An epic dig along the UK’s Jurassic Coast has uncovered a remarkable find: an ancient crocodile-like creature that would’ve looked a little like the modern gharial. It’s the most complete specimen of its kind, consisting of a partial skull, backbone and a few limbs, meaning scientists were able to name it – something that’s not yet been possible in the thalattosuchian specimens dating from the Pliensbachian period that occurred around 185 million years ago.
Beyond bringing Turnersuchus hingleyae into scientific record, the find lifted from the Charmouth Mudstone Formation helps fill a gap in the fossil record, telling us that these thalattosuchians were swooshing through the seas alongside other crocodyliforms from the end of the Triassic period. This pushes back our understanding of when Turnersuchus lived by around 15 million years, though there remains a ghost lineage that we've yet to find in Triassic-era substrate.
“We should now expect to find more thalattosuchians of the same age as Turnersuchus as well as older,” said co-author Dr. Eric Wilberg, Assistant Professor at the Department of Anatomical Sciences, at Stony Brook University, in a statement.
“In fact, during the publication of our paper, another paper was published describing a thalattosuchian skull discovered in the roof of a cave in Morocco from the Hettangian/Sinemurian (the time periods preceding the Pliensbachian where Turnersuchus was found), which corroborates this idea.”
Yes, they found a croc in the ceiling of the Chaara cave, a natural karst cavity that sits in the Middle Atlas of Morocco. Unfortunately, the odd location of the find puts it in dolomitic limestone, meaning retrieving it from the rock wasn’t possible, but researchers were able to build a 3D model of the remains using photogrammetric study.
This find, like T. hingleyae, taught us new things about these animals, as the oldest known African thalattosuchian.
“The new fossil described herein confirms that the paleogeographic distribution of thalattosuchians has been widely distributed since the earliest Jurassic,” the researchers highlighted, as it demonstrates these animals must’ve been alive and kicking during the Triassic to have spread so far come the Jurassic. “In addition, this discovery will enrich the natural paleontological heritage the edge of the Tazzeka National Park and will also enrich the number of specimens of thalattosuchians discovered in Africa.”

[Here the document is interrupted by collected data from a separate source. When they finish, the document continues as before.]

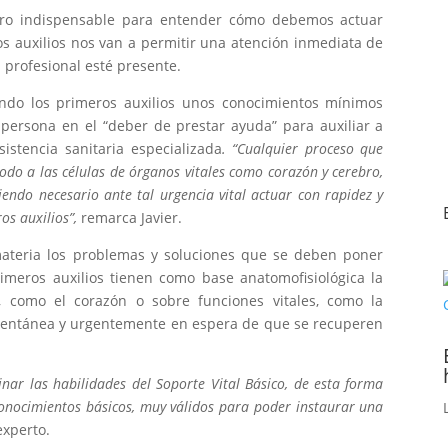
libro indispensable para entender cómo debemos actuar
os auxilios nos van a permitir una atención inmediata de
 profesional esté presente.
iendo los primeros auxilios unos conocimientos mínimos
persona en el “deber de prestar ayuda” para auxiliar a
istencia sanitaria especializada
. “Cualquier proceso que
 todo a las células de órganos vitales como corazón y cerebro,
iendo necesario ante tal urgencia vital actuar con rapidez y
ros auxilios”,
remarca Javier.
ateria los problemas y soluciones que se deben poner
rimeros auxilios tienen como base anatomofisiológica la
s, como el corazón o sobre funciones vitales, como la
omentánea y urgentemente en espera de que se recuperen
ar las habilidades del Soporte Vital Básico, de esta forma
conocimientos básicos, muy válidos para poder instaurar una
experto.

It seems then that if you were to go swimming in Earth’s oceans back in the Triassic, you may well have come across these animals that are sometimes referred to as “sea crocodiles”, though they don’t actually sit within the Crocodylia order. As their relatives, however, they would’ve looked quite similar, with modified limbs for flippers, a narrow snout, and a shark-like tail fin.
“I expect we will continue to find more older thalattosuchians and their relatives,” said Wilberg. “Our analyses suggest that thalattosuchians likely first appeared in the Triassic and survived the end-Triassic mass extinction.”
The Jurassic Coast find was published in the Journal Of Vertebrate Paleontology.